As San Francisco votes on a new mayor next Tuesday, a Green candidate, Matt Gonzalez, 38, is seen as having a chance to score a major upset against Democrat Gavin Newsom, 36, who has the backing of his party's heavyweights.

"It would be very significant. Number one it would be the biggest city with a Green mayor," said Ralph Nader, who ran for president as a Green in 2000. "It will give progressive Democrats in other cities the sense they can defect and go to the Green side."

"As a moral factor it is not to be underestimated. It will get more Greens to run in their own towns and city levels," he said in a telephone interview.

In some European countries, the Greens are an influential political force. In Germany, they are the junior partner in the ruling coalition and Green Foreign Minister Joschka Fischer has long been rated his nation's most popular politician.

Not so in the United States, where Democrats and Republicans have long dominated. Founded in 1984, U.S. Greens boast 205 party members in elected office in 26 states, most in city council positions. Their ranks include mayors of a few smaller cities including Sebastopol, California, a town known for its links to the Grateful Dead rock and roll band.

After the Exxon Valdez oil spill, Kelly Weaverling of the isolated fishing community of Cordova, Alaska became the first U.S. Green mayor in 1991, but said it was not easy to counter preconceptions about his party.

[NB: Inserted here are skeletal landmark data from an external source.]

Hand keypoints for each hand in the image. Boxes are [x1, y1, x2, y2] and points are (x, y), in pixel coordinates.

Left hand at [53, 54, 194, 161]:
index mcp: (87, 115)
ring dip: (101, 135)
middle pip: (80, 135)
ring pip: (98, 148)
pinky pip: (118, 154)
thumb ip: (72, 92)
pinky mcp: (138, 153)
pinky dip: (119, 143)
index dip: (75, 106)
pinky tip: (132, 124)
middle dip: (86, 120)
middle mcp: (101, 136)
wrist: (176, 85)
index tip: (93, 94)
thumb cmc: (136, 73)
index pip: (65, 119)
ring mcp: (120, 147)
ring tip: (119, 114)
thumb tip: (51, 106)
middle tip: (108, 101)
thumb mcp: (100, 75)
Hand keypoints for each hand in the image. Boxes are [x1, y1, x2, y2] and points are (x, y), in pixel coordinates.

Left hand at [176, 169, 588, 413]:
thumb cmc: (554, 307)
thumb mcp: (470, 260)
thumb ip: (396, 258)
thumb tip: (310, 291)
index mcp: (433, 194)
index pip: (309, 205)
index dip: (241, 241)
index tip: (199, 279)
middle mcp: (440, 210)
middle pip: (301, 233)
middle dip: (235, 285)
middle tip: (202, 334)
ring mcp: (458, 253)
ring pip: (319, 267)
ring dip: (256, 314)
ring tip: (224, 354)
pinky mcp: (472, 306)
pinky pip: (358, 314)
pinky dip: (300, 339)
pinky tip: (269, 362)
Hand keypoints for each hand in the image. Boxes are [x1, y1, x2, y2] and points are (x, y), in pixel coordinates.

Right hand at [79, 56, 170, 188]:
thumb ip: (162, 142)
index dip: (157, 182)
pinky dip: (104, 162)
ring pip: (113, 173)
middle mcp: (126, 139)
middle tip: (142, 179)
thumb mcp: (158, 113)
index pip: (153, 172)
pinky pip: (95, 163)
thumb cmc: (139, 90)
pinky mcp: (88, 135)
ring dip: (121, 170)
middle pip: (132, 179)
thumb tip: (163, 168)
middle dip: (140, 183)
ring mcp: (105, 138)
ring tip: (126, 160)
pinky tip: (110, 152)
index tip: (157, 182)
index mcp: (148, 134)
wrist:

"People would hear the word Green around here and not think Green Party but Greenpeace," he said in an interview, "then instantly assign you all the baggage that goes along with this stereotypical granola-crunching, Birkenstock-wearing, protesting, long-haired environmental radical."


Gonzalez has also fought Democratic efforts to portray him as a far-out idealist.

"I'm not the radical my opponents make me out to be," Gonzalez told Reuters at his office which was hosting a monthly art viewing party. "I'm a former attorney, I'm kind of lawyerly in my approach to issues."

"I represent a style of politics that would undermine the kind of remaining vestiges of ... Tammany Hall urban American politics that still exists."

Some analysts say such an outsider approach could make Gonzalez the surprise victor in heavily Democratic San Francisco following the anti-establishment mood that swept Arnold Schwarzenegger into office as California governor last month.

"Why the Democrats are concerned is that they did lose the governorship in California," said Jo Chamberlain, a co-chair of the national Greens. "Now they see this major city in San Francisco, this gem of a Democratic city, possibly going Green, so they are, I'm sure, feeling pressure from the Republicans and the Greens."

Gonzalez's rival Newsom is a wealthy pro-business politician known for a tough line on homelessness and has backing of the state's major Democrats. A member of the city legislature like Gonzalez, Newsom has close ties with Gordon Getty, son of oil tycoon J. Paul Getty, a relationship his opponent often criticizes.